Anyone who is even somewhat familiar with mid-to-late sixties pop music in The United States will instantly recognize the name Cowsill.

The Cowsills were the original Partridge family or at least the basis for the series. They were approached by a television network about having their own show but turned the offer down when they learned Shirley Jones would play the parent instead of their own mother.

The group began during the mid sixties and gradually expanded to include Bill, Bob, Barry, John, Paul, mother Barbara, and Susan who was the youngest member at nine. They would place eight songs on the Billboard pop charts between 1967 and 1969 including “The Rain, The Park & Other Things,” “We Can Fly,” “Indian Lake,” and “Hair.”
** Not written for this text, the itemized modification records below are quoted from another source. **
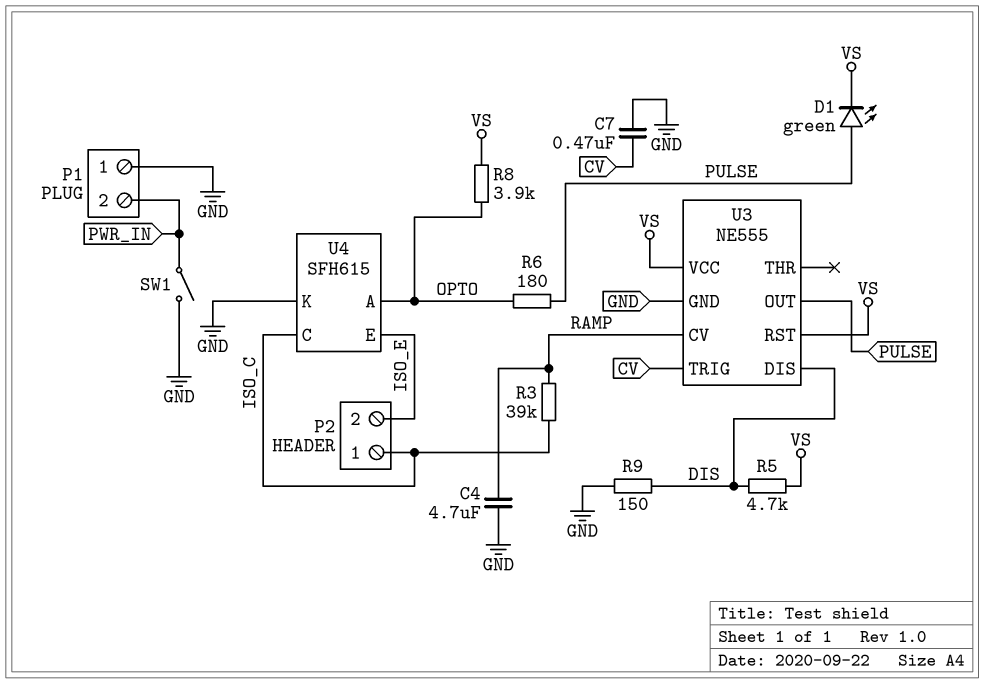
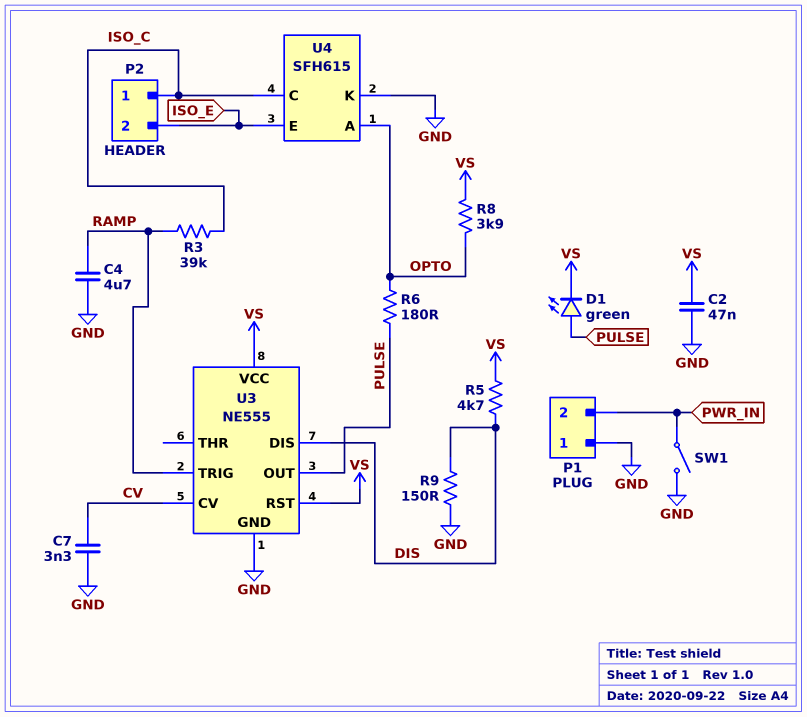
C2: none -> 47nF (GND, VS)
C7: 470nF (CV, GND) -> 3.3nF (CV, GND)
U3 pin CV: RAMP -> CV
U3 pin TRIG: CV -> RAMP

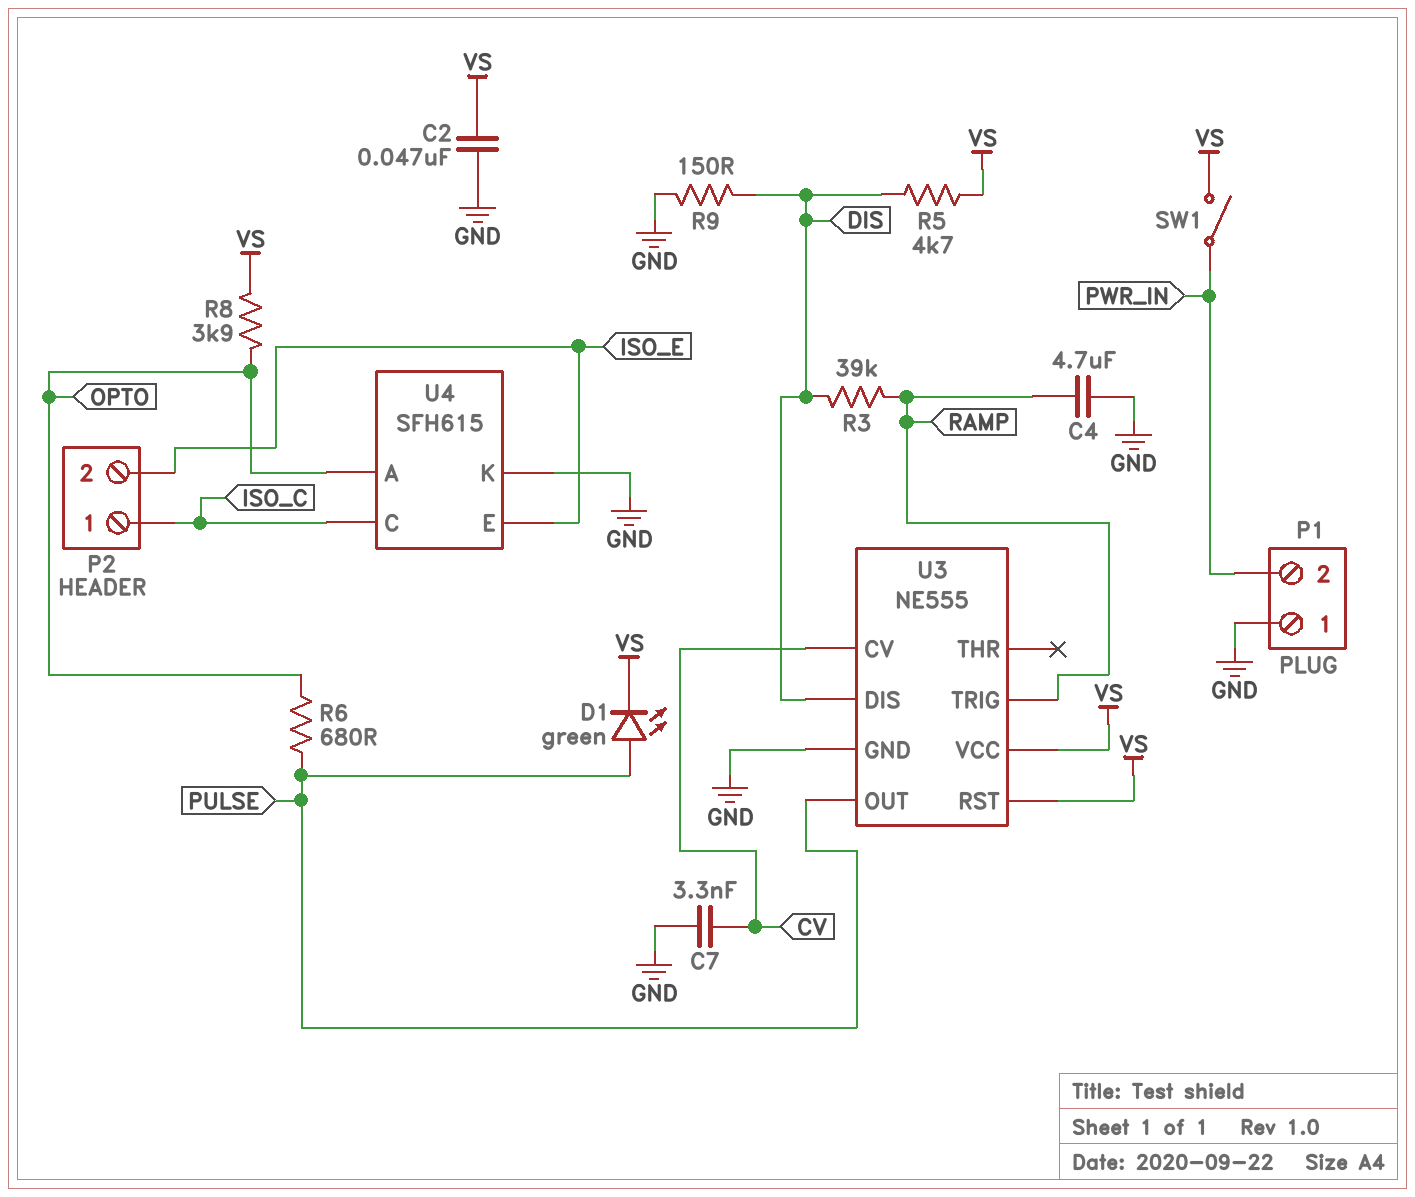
R3: 39k (ISO_C, RAMP) -> 39k (DIS, RAMP)
R6: 180 (OPTO, PULSE) -> 680 (OPTO, PULSE)
SW1: switch (GND, PWR_IN) -> switch (PWR_IN, VS)

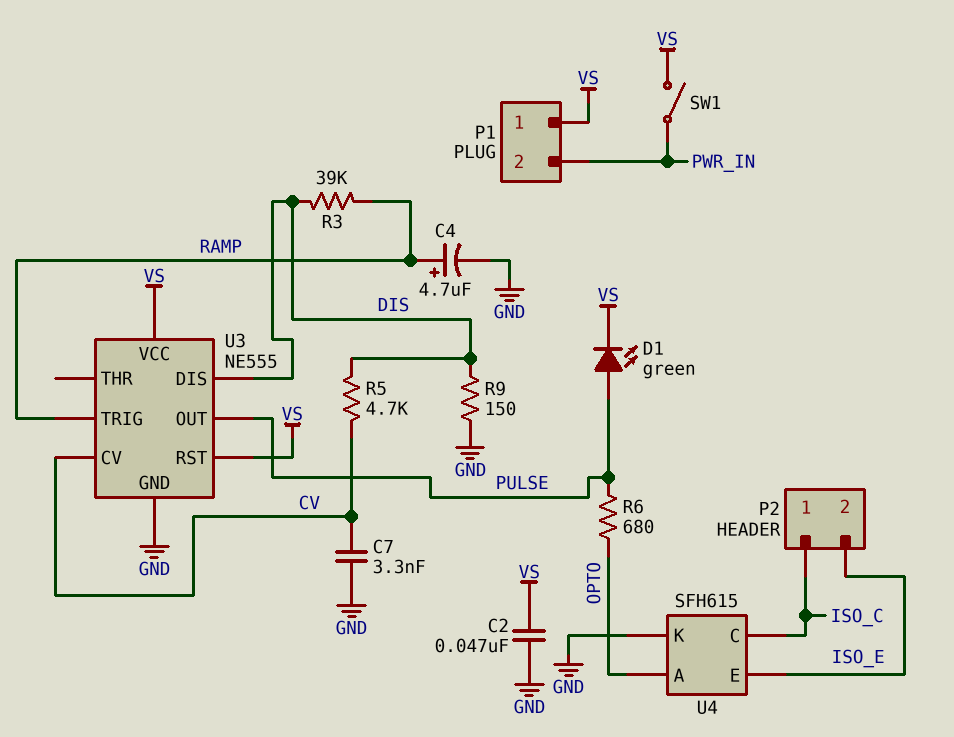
C4: 4.7uF (GND, RAMP) -> 4.7uF (plus RAMP, minus GND)
P1 pin 1: GND -> VS
R5: 4.7k (DIS, VS) -> 4.7k (CV, DIS)
R8: 3.9k (OPTO, VS) -> none

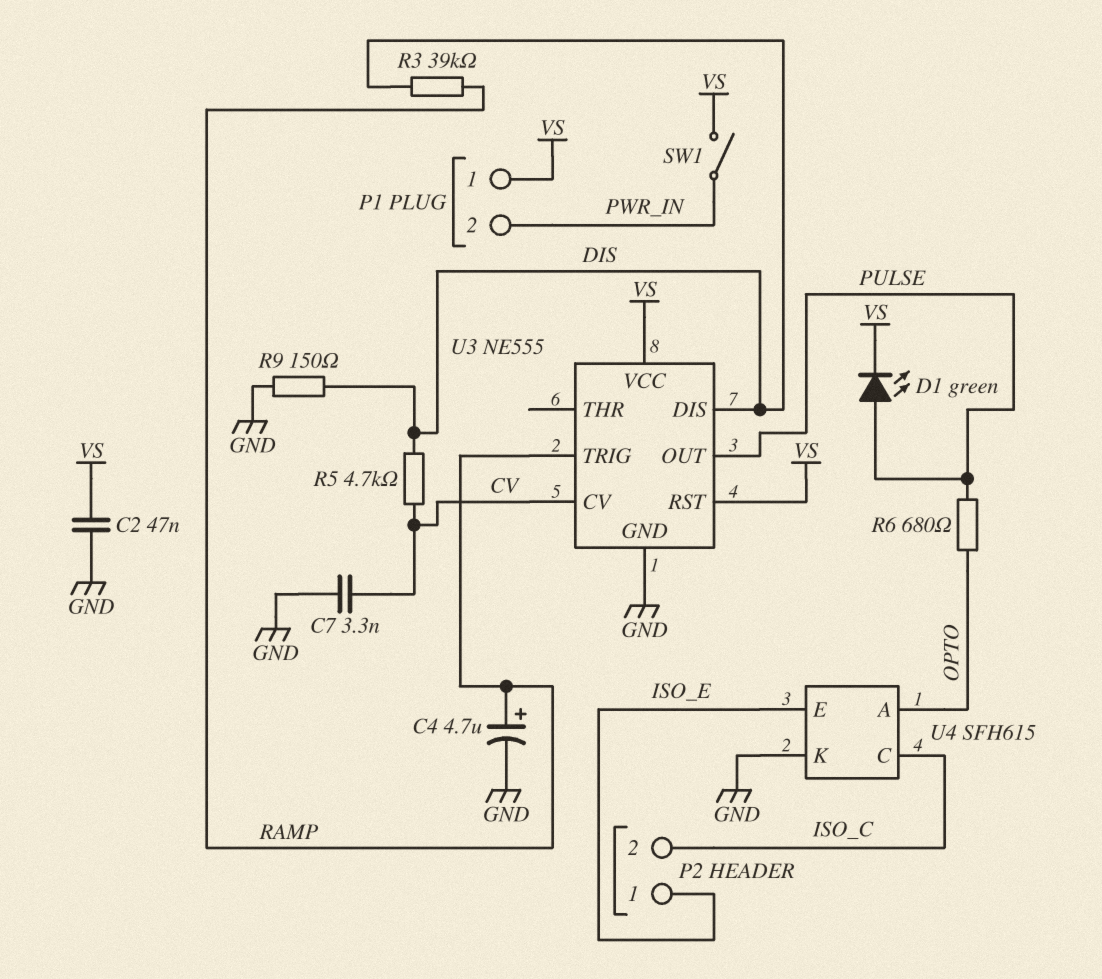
P2 pin 1: ISO_C -> ISO_E
P2 pin 2: ISO_E -> ISO_C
The group drifted apart during the early seventies but did reunite a number of times during the following four decades. Barry’s death in 2005 due to hurricane Katrina and then Bill’s passing in 2006 have made future reunions improbable. And John continues to tour with the modern day Beach Boys.

Little Susan is all grown up now and has gone on to a solid solo career. She has backed such artists as Dwight Twilley, Carlene Carter, The Smithereens, and Hootie & The Blowfish in addition to being a member of The Continental Drifters. She has now returned with her second solo album, Lighthouse, the follow-up to 2005’s Just Believe It.

She wrote or co-wrote eleven of the twelve tracks and the song structures, especially the lyrics, show sophistication and depth. The style ranges from up-tempo pop to more of a modern folk flavor.

Many songs have a poignant quality to them which may be due to the loss of family members. “Avenue Of The Indians” is a coming to terms with loss yet has a spiritual nature. “You and Me Baby” is a gentle, eternal love song. “Lighthouse” finds Susan singing to only a piano and cello in the background as she reminisces about her family and growing up in Newport Rhode Island, her childhood home. “Onola” is a tribute to her new home city, “New Orleans.”

“Dragon Flys” is about as close to pure rock as she gets. The old Glen Campbell hit, “Galveston,” is the only cover and she slows the tempo down to present it with just a bass and acoustic guitar in support, underscoring how, many times, simple is best.

Every once in awhile an artist returns from obscurity with an excellent album, and so it is with Susan Cowsill. Lighthouse is the result of a long journey from the sixties-pop sound of The Cowsills, but is well worth the wait.